Reproduce the lines of the items verbatim, beginning at the line that contains "These are our main results as a graph." and stopping after the line that contains "for the participants tested.".

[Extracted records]
· · · · ·

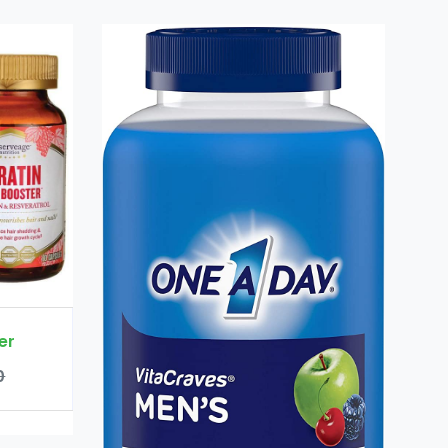
Keratin Hair Booster
Rs. 8700
Rs. 9000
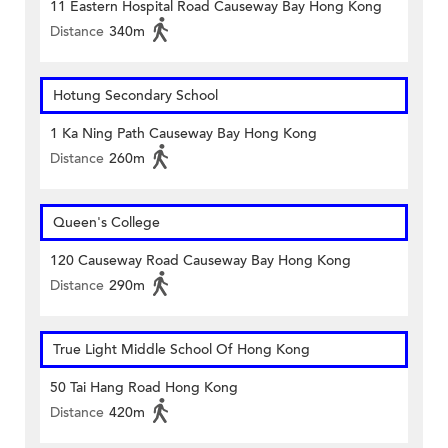
11 Eastern Hospital Road Causeway Bay Hong Kong
Distance
340m
Hotung Secondary School
1 Ka Ning Path Causeway Bay Hong Kong
Distance
260m
Queen's College
120 Causeway Road Causeway Bay Hong Kong
Distance
290m
True Light Middle School Of Hong Kong
50 Tai Hang Road Hong Kong
Distance
420m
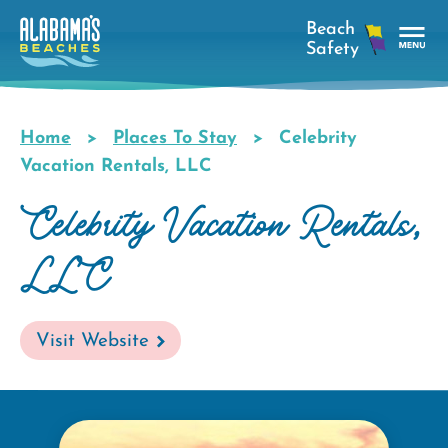
Skip
to
main
Tog
content
Nav
Men
Home
Places To Stay
Celebrity
Breadcrumb
Vacation Rentals, LLC
Celebrity Vacation Rentals,
LLC
Visit Website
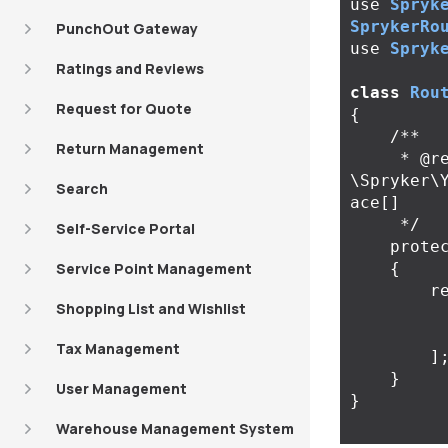
use
Spryk
SprykerRo
PunchOut Gateway
use
Spryk
Ratings and Reviews
class
Rou
Request for Quote
{
/**

Return Management
     * @return 
\Spryker\
Search
ace[]

     */
Self-Service Portal
prote
Service Point Management
{
r
Shopping List and Wishlist
Tax Management
]
}
User Management
}
Warehouse Management System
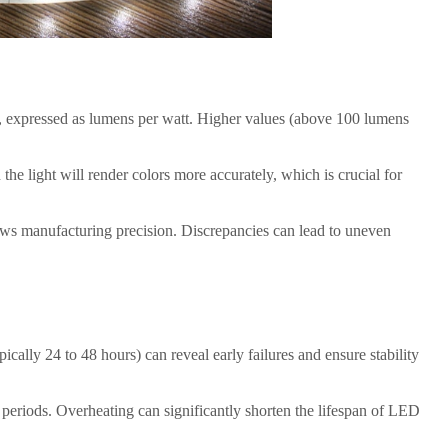
ht, expressed as lumens per watt. Higher values (above 100 lumens
the light will render colors more accurately, which is crucial for
ows manufacturing precision. Discrepancies can lead to uneven
ically 24 to 48 hours) can reveal early failures and ensure stability
periods. Overheating can significantly shorten the lifespan of LED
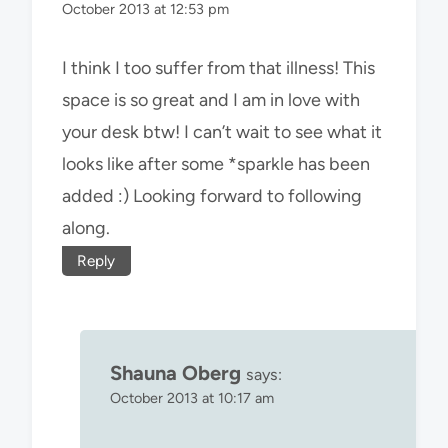
October 2013 at 12:53 pm
I think I too suffer from that illness! This
space is so great and I am in love with
your desk btw! I can’t wait to see what it
looks like after some *sparkle has been
added :) Looking forward to following
along.
Reply
Shauna Oberg
says:
October 2013 at 10:17 am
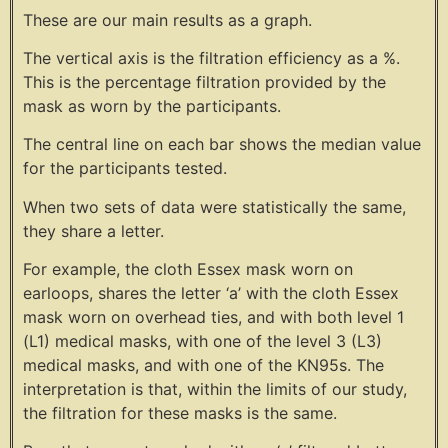
These are our main results as a graph.
The vertical axis is the filtration efficiency as a %.
This is the percentage filtration provided by the
mask as worn by the participants.
The central line on each bar shows the median value
for the participants tested.
When two sets of data were statistically the same,
they share a letter.
For example, the cloth Essex mask worn on
earloops, shares the letter ‘a’ with the cloth Essex
mask worn on overhead ties, and with both level 1
(L1) medical masks, with one of the level 3 (L3)
medical masks, and with one of the KN95s. The
interpretation is that, within the limits of our study,
the filtration for these masks is the same.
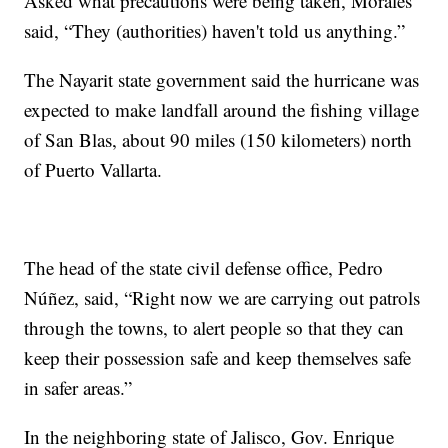
Asked what precautions were being taken, Morales
said, “They (authorities) haven't told us anything.”
The Nayarit state government said the hurricane was
expected to make landfall around the fishing village
of San Blas, about 90 miles (150 kilometers) north
of Puerto Vallarta.
The head of the state civil defense office, Pedro
Núñez, said, “Right now we are carrying out patrols
through the towns, to alert people so that they can
keep their possession safe and keep themselves safe
in safer areas.”
In the neighboring state of Jalisco, Gov. Enrique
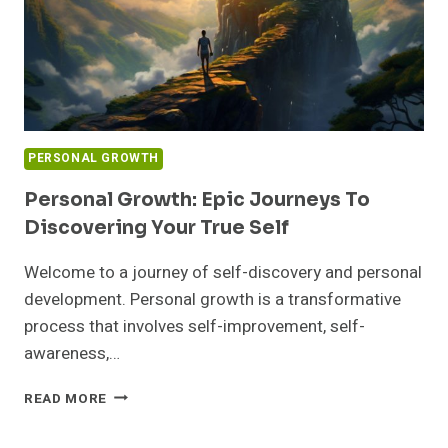
PERSONAL GROWTH
Personal Growth: Epic Journeys To
Discovering Your True Self
Welcome to a journey of self-discovery and personal
development. Personal growth is a transformative
process that involves self-improvement, self-
awareness,…
PERSONAL
READ MORE
GROWTH:
EPIC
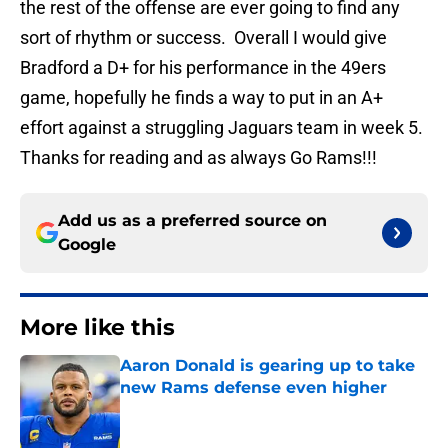
the rest of the offense are ever going to find any
sort of rhythm or success. Overall I would give
Bradford a D+ for his performance in the 49ers
game, hopefully he finds a way to put in an A+
effort against a struggling Jaguars team in week 5.
Thanks for reading and as always Go Rams!!!
Add us as a preferred source on
Google
More like this
Aaron Donald is gearing up to take
new Rams defense even higher
Published by on Invalid Date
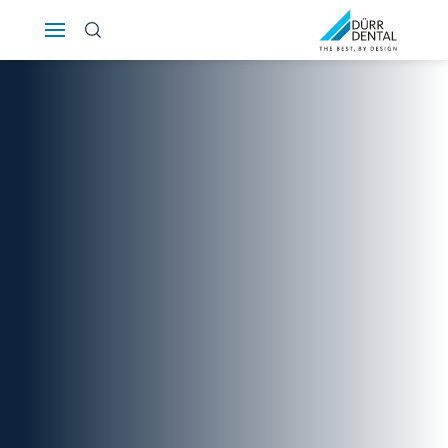
Österreich
Polska
Россия
România
Suomi
Sverige
Switzerland
DE
FR
IT
Türkiye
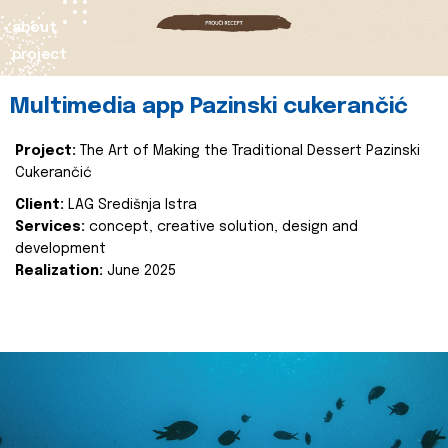
about
project
Multimedia app Pazinski cukerančić
Project:
The Art of Making the Traditional Dessert Pazinski
Cukerančić
Client:
LAG Središnja Istra
Services:
concept, creative solution, design and
development
Realization:
June 2025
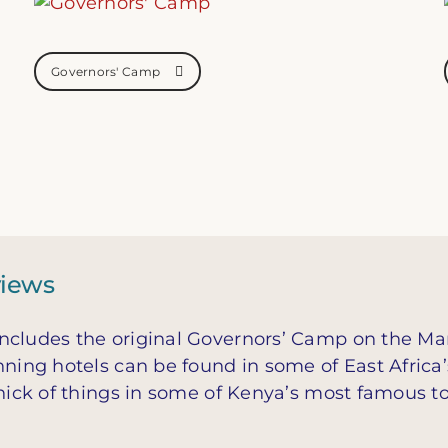
Governors' Camp
views
ncludes the original Governors’ Camp on the Mar
nning hotels can be found in some of East Africa
thick of things in some of Kenya’s most famous to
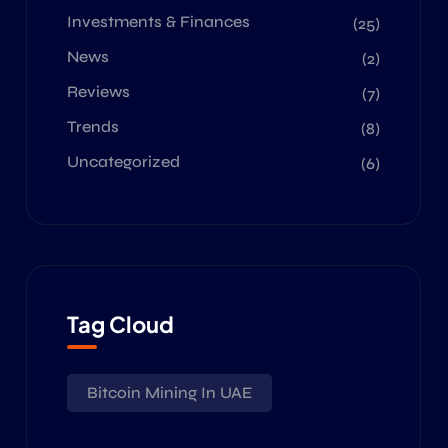
Investments & Finances
(25)
News
(2)
Reviews
(7)
Trends
(8)
Uncategorized
(6)
Tag Cloud
Bitcoin Mining In UAE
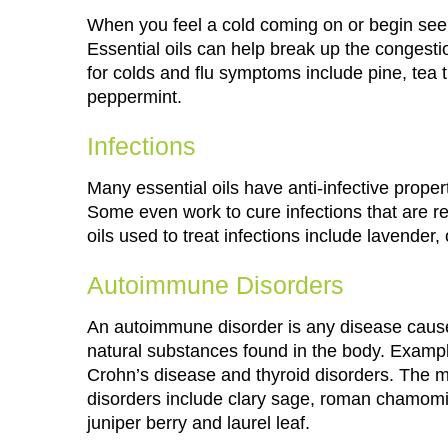
When you feel a cold coming on or begin seei
Essential oils can help break up the congesti
for colds and flu symptoms include pine, tea 
peppermint.
Infections
Many essential oils have anti-infective proper
Some even work to cure infections that are r
oils used to treat infections include lavende
Autoimmune Disorders
An autoimmune disorder is any disease cause
natural substances found in the body. Examples
Crohn’s disease and thyroid disorders. The 
disorders include clary sage, roman chamomile
juniper berry and laurel leaf.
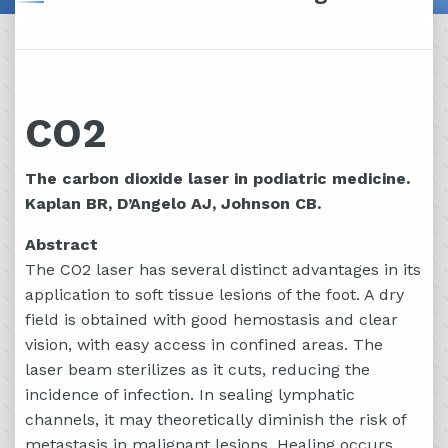
CO2
The carbon dioxide laser in podiatric medicine.
Kaplan BR, D’Angelo AJ, Johnson CB.
Abstract
The CO2 laser has several distinct advantages in its
application to soft tissue lesions of the foot. A dry
field is obtained with good hemostasis and clear
vision, with easy access in confined areas. The
laser beam sterilizes as it cuts, reducing the
incidence of infection. In sealing lymphatic
channels, it may theoretically diminish the risk of
metastasis in malignant lesions. Healing occurs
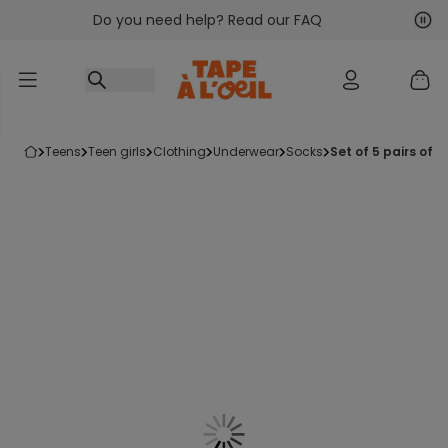
Do you need help? Read our FAQ
Go to content
Nex
Pre
teens
teen girls
clothing
underwear
socks
set of 5 pairs of g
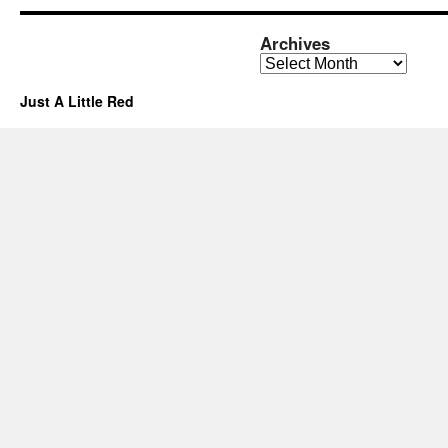
Archives
Archives
Just A Little Red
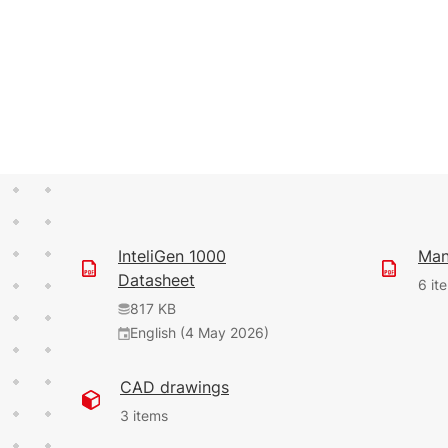
InteliGen 1000
Man
Datasheet
6 it
817 KB
English (4 May 2026)
109 KB
624 KB
35.07 MB
CAD drawings
English (28 Feb 2025)
English (8 Dec
(1 Jun 2026)
2023)
9.1.0
3 items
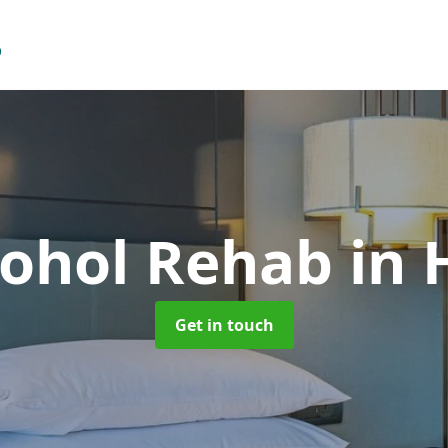
cohol Rehab
in 
Get in touch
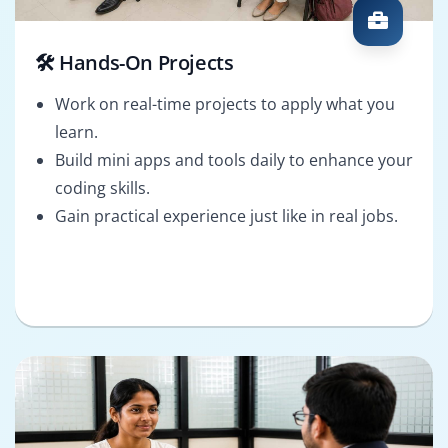
🛠️ Hands-On Projects
Work on real-time projects to apply what you
learn.
Build mini apps and tools daily to enhance your
coding skills.
Gain practical experience just like in real jobs.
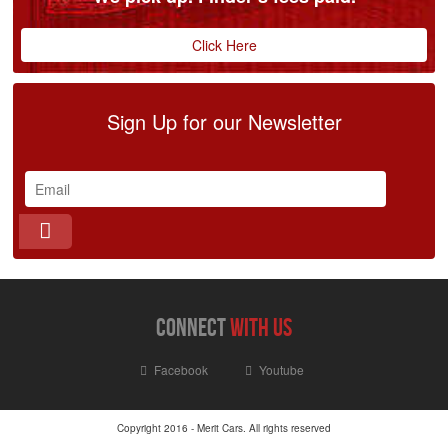
Click Here
Sign Up for our Newsletter
connect
with us
Facebook
Youtube
Copyright 2016 - Merit Cars. All rights reserved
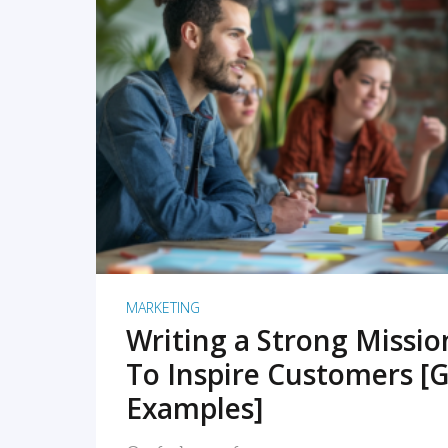
READ MORE
MARKETING
Writing a Strong Missi
To Inspire Customers [G
Examples]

· · · · ·

## [OUTPUT]
These are our main results as a graph.
The vertical axis is the filtration efficiency as a %.
This is the percentage filtration provided by the
mask as worn by the participants.
The central line on each bar shows the median value
for the participants tested.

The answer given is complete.